RM: What did you do downtown?

GO: Well, I guess we ate and did other stuff. There's one person that made money in our group, and he didn't spend nothing. He's the one that, you make the money, I'm going to keep it." Like the other four of us, we make the money, we spend it. So we went to movies and all that.

RM: How did people in Blackfoot, Idaho, react when they saw you guys in town?

GO: Well, they said, "They're working on the farm and helping us out." So they didn't bother us. Except for one Halloween, I think it was Halloween. A bunch of young kids came over, they knocked off our... what do you call that? What is it? Where you had to go.

RM: Oh, the outhouse?

GO: Outhouse, that's it, outhouse. They came and...

RM: Tipped it over?

GO: Tipped it over. This is a Halloween joke, prank, you know. Yeah, they did things like that.

RM: So that was the only negative thing you experienced.

GO: Yeah, it's Halloween.

RM: Yeah. So how did it feel, if you'd been in Manzanar for a year, and then you went on your first furlough, how did it feel to go outside the fence?

GO: Well, it's... I don't know how I felt. Because in the camp we were doing what we could do, you know. Go out there and... well, we got paid in camp, too, but I didn't think no difference, it was a farm, I was working on a farm before. And then three of us in the group was farmers, so we know what the work was. And then there's two of 'em from the city that didn't know what farming was like, so we had to carry 'em.

RM: You had to teach 'em. How did, were you paid by how much you harvested?

GO: Yeah, they went by the ton. So after we cut the sugar beets, they pile up and we got to throw it in the wagon or the truck, and then you take it to the place where they received the sugar beet, maybe weight it there. We get paid by the tonnage, whatever percentage. So we didn't make nothing.

RM: Do you know how much you got a ton?

GO: No.

RM: And then was it just the pay was divided up among the five of you?

GO: Yeah.

RM: So you also, I'm guessing, went out on potato furlough since you donated an amazing potato belt to Manzanar.

GO: Yeah, that's right. After Idaho, Blackfoot, went back, and then we see potato, then we went out to potato farm. That one we made money. And that belt is you put it on here and you hook the bag and you drag it and you push it in as you go. And then the hook in the back, I put the extra sack after you, put fifty pound in, you put it up, then get the other sack and hook it up and do the same thing.

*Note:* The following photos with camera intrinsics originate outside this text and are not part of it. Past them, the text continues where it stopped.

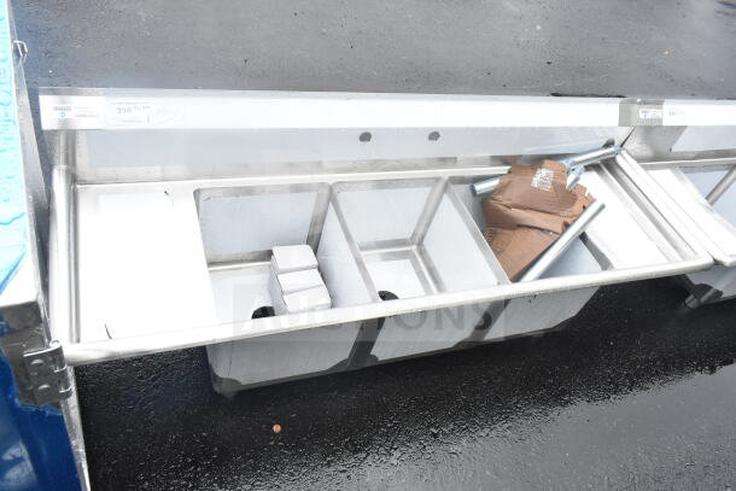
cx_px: 368
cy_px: 246
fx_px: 552
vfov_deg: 48.0
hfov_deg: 67.4
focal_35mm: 27
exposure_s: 1/400
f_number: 10
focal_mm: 18
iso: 1600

RM: So you could potentially be dragging more than a hundred pounds around.

GO: No, it's fifty pounds. They only wanted about fifty pounds in a bag, so we drag about fifty pounds in that first thing. So I made money on that.

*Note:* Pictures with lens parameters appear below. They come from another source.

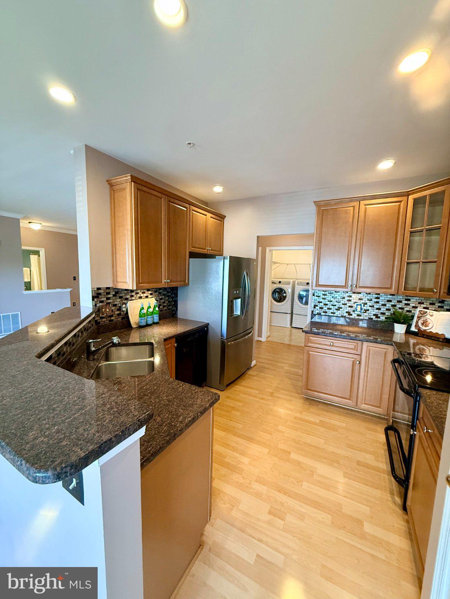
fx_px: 243
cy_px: 300
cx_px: 225
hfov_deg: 85.7
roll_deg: -1.7
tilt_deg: -5.8
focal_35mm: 14
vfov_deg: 102.1
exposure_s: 1/60
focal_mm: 2.22
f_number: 2.2
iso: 400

RM: So where was the potato farm?

GO: It's in Idaho.

RM: Was it near Blackfoot also?

GO: Pocatello.

RM: Pocatello, okay. And what was the difference between that one and the sugar beet furlough when you didn't make any money?

GO: Well, the sugar beet was... I don't know, the town was bigger so it was better. We've got more time to do things. And then we had partners, two guys, and he was a farmer, so we did good.